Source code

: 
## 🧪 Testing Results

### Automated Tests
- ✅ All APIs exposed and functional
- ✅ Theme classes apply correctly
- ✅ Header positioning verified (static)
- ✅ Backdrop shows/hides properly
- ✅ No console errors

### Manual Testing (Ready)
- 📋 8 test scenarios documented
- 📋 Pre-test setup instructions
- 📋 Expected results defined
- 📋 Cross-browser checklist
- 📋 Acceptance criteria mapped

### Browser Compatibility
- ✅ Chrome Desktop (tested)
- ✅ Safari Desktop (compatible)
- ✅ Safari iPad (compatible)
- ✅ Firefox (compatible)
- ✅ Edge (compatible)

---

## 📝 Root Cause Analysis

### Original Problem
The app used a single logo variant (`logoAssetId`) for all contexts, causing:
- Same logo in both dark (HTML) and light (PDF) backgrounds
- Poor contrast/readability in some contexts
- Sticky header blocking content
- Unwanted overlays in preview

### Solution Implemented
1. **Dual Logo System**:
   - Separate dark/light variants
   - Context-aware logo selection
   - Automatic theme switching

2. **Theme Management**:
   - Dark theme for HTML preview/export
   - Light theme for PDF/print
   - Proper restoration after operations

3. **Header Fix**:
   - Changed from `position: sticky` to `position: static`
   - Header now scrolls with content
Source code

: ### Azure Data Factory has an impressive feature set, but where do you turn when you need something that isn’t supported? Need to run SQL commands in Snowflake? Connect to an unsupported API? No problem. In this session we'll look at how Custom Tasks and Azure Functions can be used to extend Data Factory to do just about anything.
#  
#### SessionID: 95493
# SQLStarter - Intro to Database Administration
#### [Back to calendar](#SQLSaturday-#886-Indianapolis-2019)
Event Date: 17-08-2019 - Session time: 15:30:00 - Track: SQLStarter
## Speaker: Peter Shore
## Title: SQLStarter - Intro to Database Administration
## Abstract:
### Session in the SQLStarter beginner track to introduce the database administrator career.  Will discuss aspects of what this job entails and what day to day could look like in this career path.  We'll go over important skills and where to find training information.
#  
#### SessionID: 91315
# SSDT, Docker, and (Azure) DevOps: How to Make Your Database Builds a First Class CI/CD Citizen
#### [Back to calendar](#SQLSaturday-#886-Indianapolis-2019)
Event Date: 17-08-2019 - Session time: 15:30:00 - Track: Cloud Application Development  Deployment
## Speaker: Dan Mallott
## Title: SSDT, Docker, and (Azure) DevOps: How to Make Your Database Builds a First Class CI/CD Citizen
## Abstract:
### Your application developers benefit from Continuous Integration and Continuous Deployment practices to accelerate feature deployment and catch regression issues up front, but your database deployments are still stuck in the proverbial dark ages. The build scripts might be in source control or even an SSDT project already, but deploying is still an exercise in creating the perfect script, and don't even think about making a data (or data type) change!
···
Job |
Copy the entries above word for word, from their start through the line containing "- ✅ No console errors", including that line.

Response to this exercise |
Source code

: 
## 🧪 Testing Results

### Automated Tests
- ✅ All APIs exposed and functional
- ✅ Theme classes apply correctly
- ✅ Header positioning verified (static)
- ✅ Backdrop shows/hides properly
- ✅ No console errors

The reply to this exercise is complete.